Passage to read:
--- START ---

In 1950 the Hendersonville School Board appointed an Advisory Board made up of prominent men from the Black community. The School Board was beginning to acknowledge that it would be necessary to have input from the Black community concerning areas of education that directly affected their children. The first year, two respected members of the Black community, Mr. James Pilgrim and Mr. James Mitchum, served in this capacity as non-voting members of the School Board. The number was expanded to six persons in April, 1959, at which time Mr. Cornelius Hunt, Mr. Johnny Landrum, Mr. Willie Clay, and Mr. Carl L. Wilson joined Pilgrim and Mitchum on the board. The Advisory Board was instrumental in helping Ninth Avenue progress. For example, it was with the counsel of the Advisory Board that in 1960 a new addition to Ninth Avenue was constructed. The new addition housed the cafeteria, the band room and several new classrooms. Other issues, such as the education of the children of migrant workers temporarily living in Henderson County during harvest time, were brought before the board. The Hendersonville School Board decided during the period of 1958-1963 that quonset huts should be erected on the Ninth Avenue property to serve the educational needs of the migrant children. The Advisory Board continued to work with the school board through the process of desegregation in 1965, after which time the Advisory Board was discontinued.

--- END ---

Data below:
--- START ---

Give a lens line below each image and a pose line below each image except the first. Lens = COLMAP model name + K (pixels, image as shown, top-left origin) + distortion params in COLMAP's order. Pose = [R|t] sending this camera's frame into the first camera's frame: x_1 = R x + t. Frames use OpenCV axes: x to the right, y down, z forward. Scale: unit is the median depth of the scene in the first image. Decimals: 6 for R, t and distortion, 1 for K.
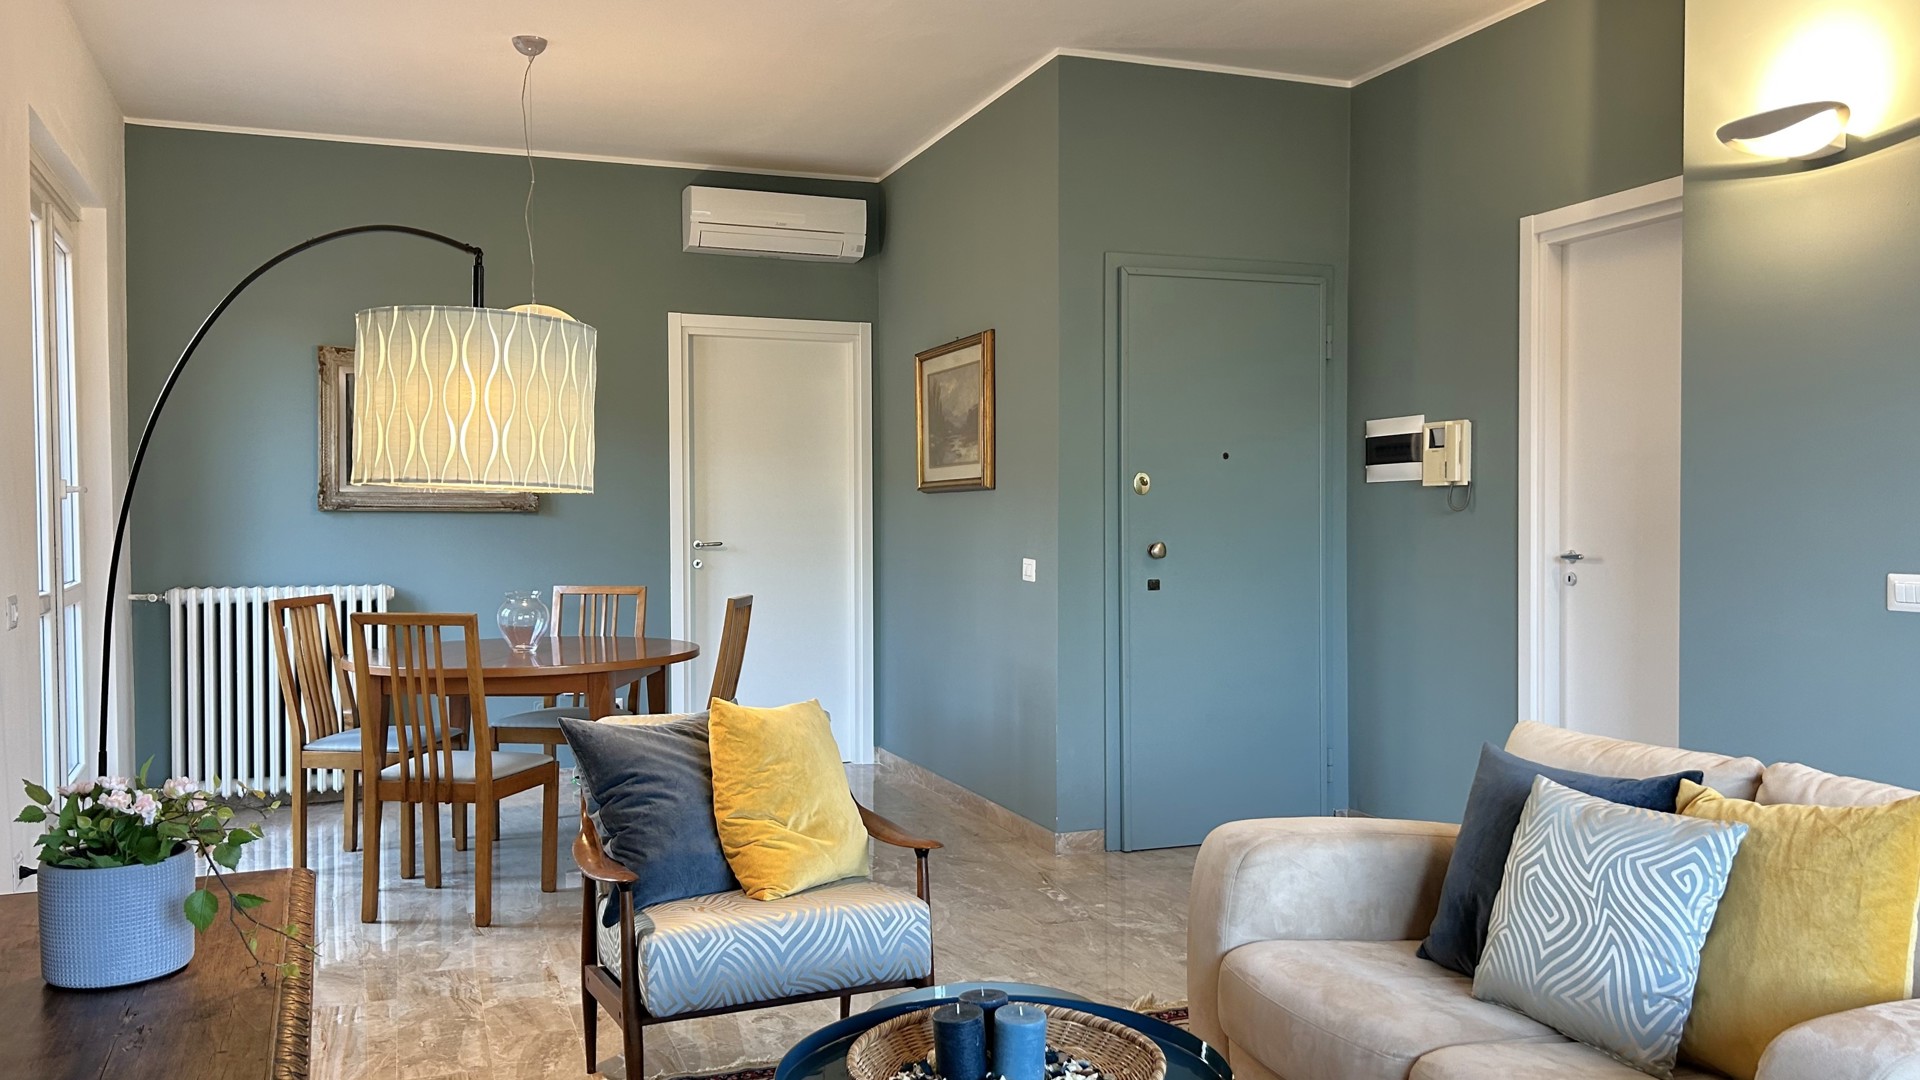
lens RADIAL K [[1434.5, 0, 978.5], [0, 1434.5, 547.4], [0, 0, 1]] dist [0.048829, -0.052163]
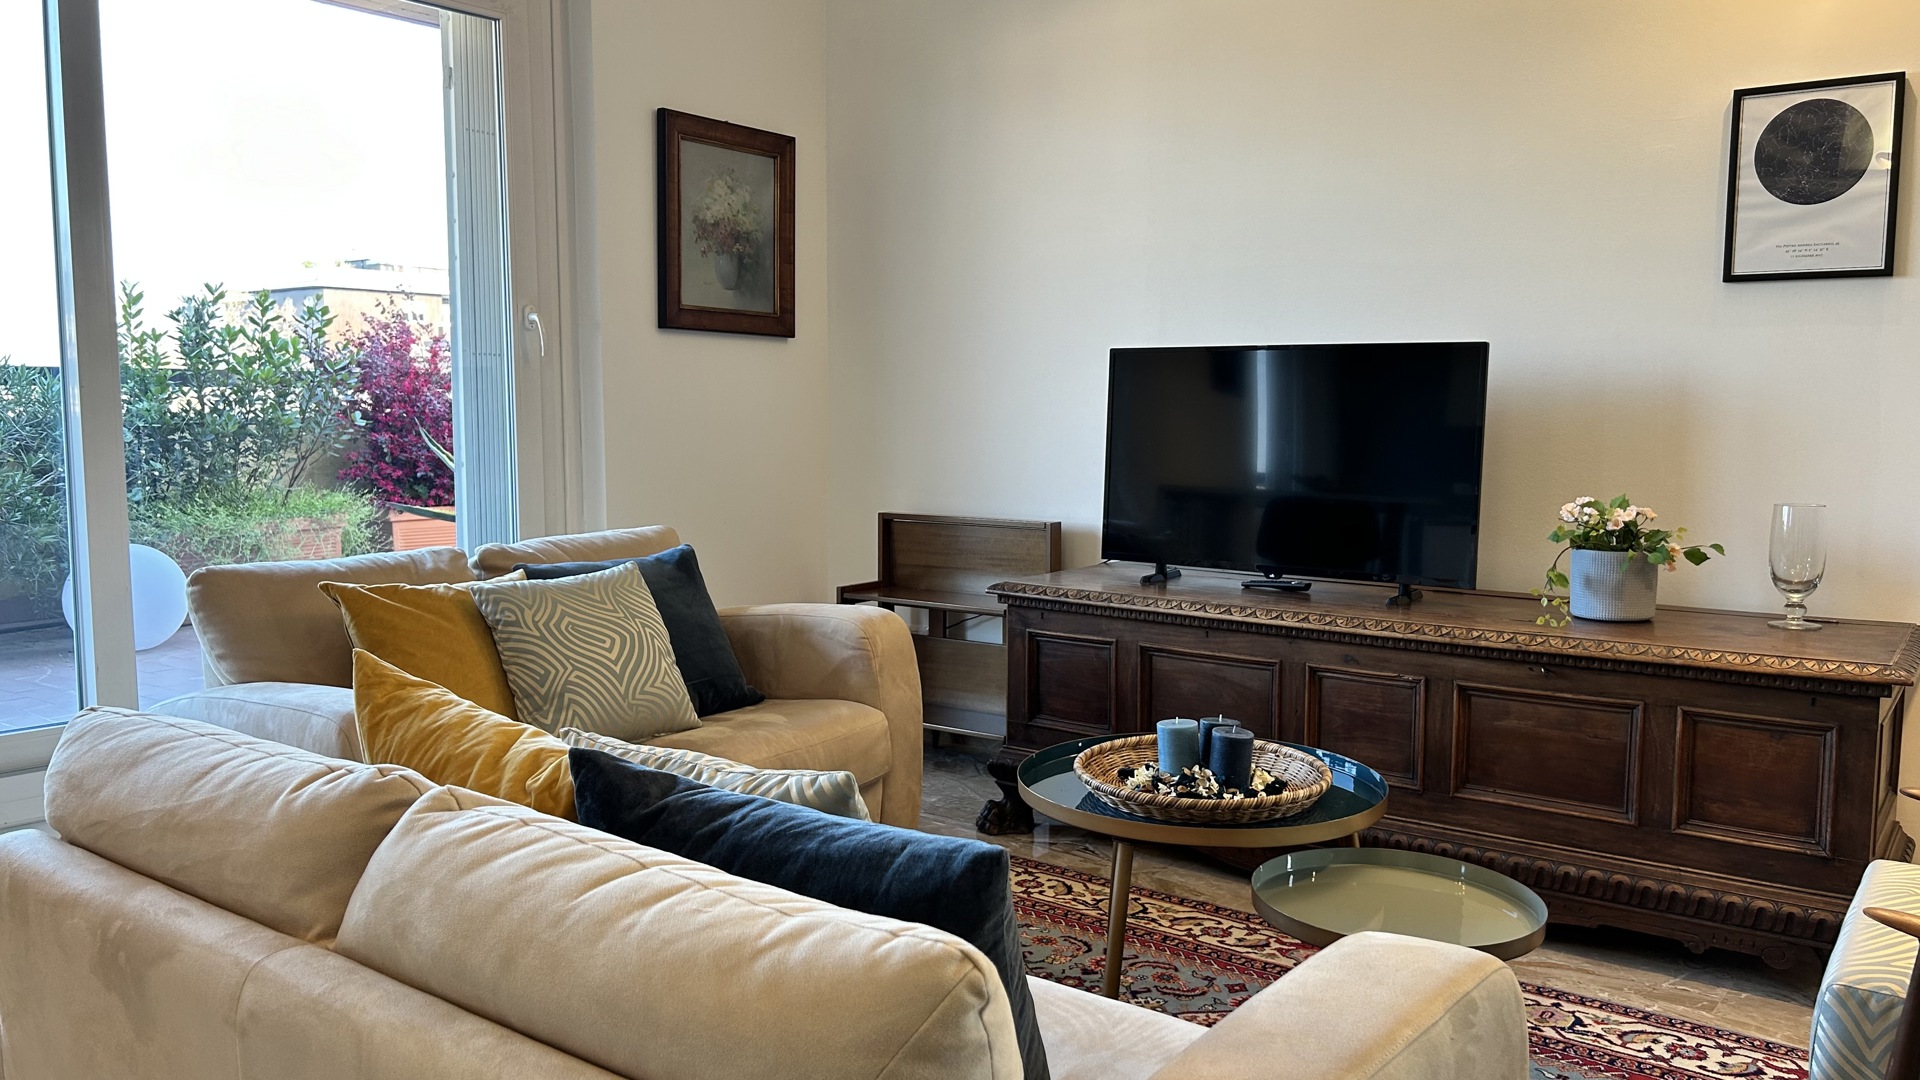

--- END ---

Task item:
Reproduce the passage above on the Hendersonville School Board's Advisory Board in full, word for word.

Completed exercise:
In 1950 the Hendersonville School Board appointed an Advisory Board made up of prominent men from the Black community. The School Board was beginning to acknowledge that it would be necessary to have input from the Black community concerning areas of education that directly affected their children. The first year, two respected members of the Black community, Mr. James Pilgrim and Mr. James Mitchum, served in this capacity as non-voting members of the School Board. The number was expanded to six persons in April, 1959, at which time Mr. Cornelius Hunt, Mr. Johnny Landrum, Mr. Willie Clay, and Mr. Carl L. Wilson joined Pilgrim and Mitchum on the board. The Advisory Board was instrumental in helping Ninth Avenue progress. For example, it was with the counsel of the Advisory Board that in 1960 a new addition to Ninth Avenue was constructed. The new addition housed the cafeteria, the band room and several new classrooms. Other issues, such as the education of the children of migrant workers temporarily living in Henderson County during harvest time, were brought before the board. The Hendersonville School Board decided during the period of 1958-1963 that quonset huts should be erected on the Ninth Avenue property to serve the educational needs of the migrant children. The Advisory Board continued to work with the school board through the process of desegregation in 1965, after which time the Advisory Board was discontinued.